I choose stabilized burled box elder. Box elder is a light colored wood growing just about anywhere in North America. The idea is to find a wood that has a significant abnormality in the grain, swirls, waves, ripplies, etc.. Also spalt or semi-decayed wood is also preferable.
Box elder is a light colored wood with the burl it has some interest. The burl is accented by the application of a wood dye. Wood dye is applied by a vacuum method forcing the dye completely thru the wood. Different portions of the wood accept the dye more deeply than other parts, heightening the contrast created by the burl. You can see areas of no dye to areas of dense dye. Colors like green, blue, black, gold, red show the contrast well. Some pieces are ‘double-dyed’ to show almost a kalediscope of colors and density through the wood.
Once the dye is thoroughly dried, about a week at 140 degrees F, a acrylic resin is vacuumed into the wood sealing and filling the voids in the wood. After the resin has set the wood can be processed as any acrylic product, SHARP TOOLS and HIGH SPEED.

Now that you have identified your material, you need to define your shape of the handle. I take my design from existing historical pieces and modify them to fit my hand. Draw out your design FULL SIZE on graph paper to understand the high and low points and most particularly the transitions between those points. In turning on the lathe the art of turning is in those transitions.

§ **DATA PROVIDED**

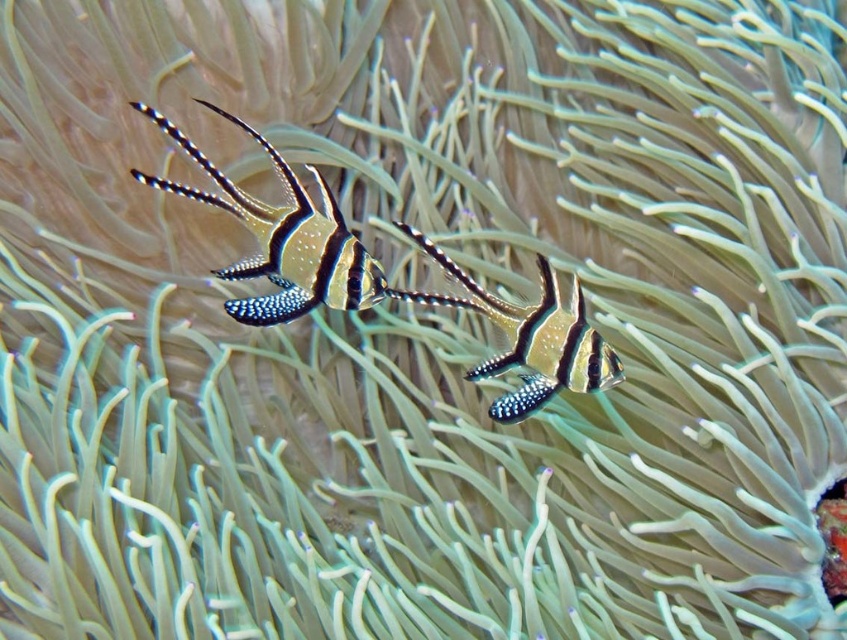
Can you confirm if black and white striped fish at left is positioned above black and white striped fish at center?

Yes.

§ **REQUIRED TASKS**
[A] According to the handle-making text, how long is the dyed wood dried, and at what temperature?
[B] Extend the handle-making text from its last sentence.

§ **REPLIES**
[A] About a week at 140 degrees F.

[B]
Once you have finalized a shape. Create prototypes with a durable wood to see how the shape looks full size and how it appears. I use Clear Alaskan Yellow Cedar, as it is my favorite turning wood.

Now that you have a full size template mount your target handle source in the lathe and crank it out.
Turning it out is a simple process of connecting the dot’s from high point to low point with the accurate transitions.
Once you have the basic shape turned out now the fun part. Finishing.
Finishing is the make or break of an item, it is what the user sees
Here is my basic approach.

Start with 140 grit to finalize the basic shape
Dust with a damp lint free cloth
Sand with 220 grit
Dust with a damp lint free cloth
Sand with 300 grit
Dust with a damp lint free cloth
Sand with 400 grit
Dust with a damp lint free cloth
Sand with 800 grit
Dust with a damp lint free cloth
Sand with 1200
Dust with a damp lint free cloth
Inspect for finish


Part off the handle, you have to use a very fine parting tool, I actually use my flush cut saw to avoid scarring the wood.

At this point you have a choice. Continue with sanding up to 12000 if you are going to use an oil finish
Or
Setup to use a lacquer type finish

I have been using shellac for several years after I got hooked on French Polish
I like shellac in that it dries to the touch in 10 minutes and can be recoated after 60 -90 mins. You can’t do that with poly

If you get serious with shellac you will buy shellac dry by the pound and mix what you need when you need it. Shellac goes stale if you leave it too long in solution.
I use a 2 lb cut of shellac to finish the brush handles
I apply a very light coat with a high grade bristle brush
The coat dries within minutes
After 60 min, sand lightly with a 400 grit paper
Clean the surface with alcohol and then a tack cloth
Apply another coat
After 5 coats let dry for 24 hours
Almost done!!

After I have finished the handle, I cut the brush hole with a 1” forstner bit on the drill press.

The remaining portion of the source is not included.